SAN FRANCISCO -- A preference for audio-only telemedicine was one of five themes found among patients who had in-person or telemedicine contraception visits in Spanish, a small qualitative study of 20 patients in Southern California found.
Patients also had neutral to positive experiences with Spanish interpreters, and thus did not view the service as a barrier, reported Marielle Meurice, MD, of the University of California San Diego, at the American College of Obstetricians and Gynecologists (ACOG) annual meeting.
Researchers sought to evaluate the barriers and facilitators of telemedicine for contraception care among patients who speak Spanish through in-depth semi-structured interviews.
The team hypothesized that patients who used telemedicine "may encounter more language and technology barriers than those who have in-person visits" but have "improved access through conveniences and decreased need for transportation and childcare when applicable," Meurice said.
Five major themes emerged after analyzing the interviews. First, most patients preferred audio-only telemedicine visits for contraception and reported being less comfortable with video and being visible to the provider. Some patients said that the topic was embarrassing.
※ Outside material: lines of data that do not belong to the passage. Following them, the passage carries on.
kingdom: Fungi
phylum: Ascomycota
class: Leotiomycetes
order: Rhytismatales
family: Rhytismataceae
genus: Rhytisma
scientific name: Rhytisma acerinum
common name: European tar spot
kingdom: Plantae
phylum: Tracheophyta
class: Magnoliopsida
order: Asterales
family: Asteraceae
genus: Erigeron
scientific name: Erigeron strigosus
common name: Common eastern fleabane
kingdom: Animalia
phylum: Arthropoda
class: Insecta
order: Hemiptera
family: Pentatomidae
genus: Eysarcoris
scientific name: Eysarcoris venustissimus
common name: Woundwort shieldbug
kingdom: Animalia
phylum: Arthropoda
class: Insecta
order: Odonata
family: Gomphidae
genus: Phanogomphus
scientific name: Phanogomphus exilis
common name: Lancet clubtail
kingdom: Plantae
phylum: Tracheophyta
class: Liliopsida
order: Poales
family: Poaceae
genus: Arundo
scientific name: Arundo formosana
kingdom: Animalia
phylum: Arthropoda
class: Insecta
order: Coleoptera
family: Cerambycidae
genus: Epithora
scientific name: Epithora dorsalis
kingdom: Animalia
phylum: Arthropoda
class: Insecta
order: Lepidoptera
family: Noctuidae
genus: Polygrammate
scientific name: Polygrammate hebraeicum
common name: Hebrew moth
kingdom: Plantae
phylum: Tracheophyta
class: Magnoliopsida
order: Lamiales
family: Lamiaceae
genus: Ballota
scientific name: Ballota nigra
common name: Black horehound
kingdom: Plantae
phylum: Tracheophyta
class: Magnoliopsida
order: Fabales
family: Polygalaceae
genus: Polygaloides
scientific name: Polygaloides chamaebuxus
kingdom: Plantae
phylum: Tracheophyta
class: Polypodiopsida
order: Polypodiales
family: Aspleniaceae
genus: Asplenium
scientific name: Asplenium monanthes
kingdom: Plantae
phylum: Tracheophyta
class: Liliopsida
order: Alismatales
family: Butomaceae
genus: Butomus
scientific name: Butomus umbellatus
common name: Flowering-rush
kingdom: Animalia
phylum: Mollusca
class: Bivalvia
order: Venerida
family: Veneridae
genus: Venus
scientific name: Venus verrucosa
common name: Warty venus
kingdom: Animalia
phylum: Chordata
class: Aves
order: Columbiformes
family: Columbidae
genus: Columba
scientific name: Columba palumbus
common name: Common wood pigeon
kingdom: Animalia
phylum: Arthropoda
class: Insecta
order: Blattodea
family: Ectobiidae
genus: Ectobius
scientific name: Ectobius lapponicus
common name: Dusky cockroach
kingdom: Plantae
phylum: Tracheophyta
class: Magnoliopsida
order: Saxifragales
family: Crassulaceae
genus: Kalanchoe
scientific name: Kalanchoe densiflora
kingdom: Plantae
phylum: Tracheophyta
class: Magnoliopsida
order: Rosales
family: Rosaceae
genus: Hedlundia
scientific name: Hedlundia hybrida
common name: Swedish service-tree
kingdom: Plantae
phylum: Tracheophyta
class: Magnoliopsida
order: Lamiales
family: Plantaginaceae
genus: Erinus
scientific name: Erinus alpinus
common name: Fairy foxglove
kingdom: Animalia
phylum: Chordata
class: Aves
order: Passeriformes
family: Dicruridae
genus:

"You might have more biases when you see someone -- if you see their home, if you see their appearance -- that can potentially bias people in medicine as well, which we know is something that happens in contraception counseling," Meurice told Ƶ.
The other major themes were:
- Participants didn't have difficulty with Spanish interpreters while using telemedicine.
- Telemedicine was convenient, especially related to time, work, childcare, and transportation, but it had some inconveniences related to method receipt.
- Some people were motivated to seek in-person care by a preference for comprehensive care, including a physical examination, as well as general familiarity with the in-clinic model versus the technology barriers from telemedicine.
- Patients trusted the privacy and confidentiality of the visits, but the level of privacy at home may impact the choice to receive in-person care.
"I think the key takeaway is that people can really decide for themselves what services are relevant to them," Meurice said.
One moderator noted that this research "represents the future of medicine" and that while some people will always want to be seen in person, a growing number of people want appointments conducted remotely in their native language.
For this study, patients were interviewed in Spanish following telemedicine or in-person contraception visits (10 each) that were conducted in Spanish. Community-based participatory research methods were utilized and researchers collaborated with a community advisory board that included local organizations -- such as California Latinas for Reproductive Justice and Latinos in Clinical Research -- as well as a telemedicine clinician and patient access specialist from Planned Parenthood Pacific Southwest.
Together, they devised and revised the interview guide, which was optimized for Spanish comprehension, and reviewed the interim and final analysis. The interview guide focused on language preferences, satisfaction with care, time, telemedicine conveniences and challenges, access to technology, and concerns about safety and privacy.
Visits took place at Planned Parenthood of the Pacific Southwest, which includes three counties in Southern California. Two coders analyzed the data and performed content analysis. Patients' average age was 33 and 65% had attended some college. Nearly all had publicly funded insurance (90%) and most (55%) chose a short-acting contraceptive method.
In San Diego County, a third of patients are Latine and prefer a non-English language, Meurice noted. They may also prefer language-concordant clinicians.
Prospective studies comparing the quality of telemedicine visits for contraception care among Spanish-speaking patients are needed in the future, Meurice added. Additionally, she hopes research compares in-person and telemedicine contraception counseling using the Person-Centered Contraceptive Counseling score, a validated measure of how person-centered and high-quality contraception counseling is.
Meurice cited some limitations of the study, including the small sample size, interpretation bias, lack of urban representation that would make the data more applicable to other large areas, and the inability to include people that could not access care.
Disclosures
Study was funded by SFP/Bayer Contraception Equity in Telemedicine
Meurice had no conflicts of interest.
Co-authors disclosed relationships with Bayer, Cadence Health, Merck, Organon, Healthy Women, Afaxys Pharmaceutical, and UpToDate.
Primary Source
American College of Obstetricians and Gynecologists
Meurice ME, et al "Barriers and facilitators to telemedicine contraception among patients who speak Spanish: A qualitative study" ACOG 2024.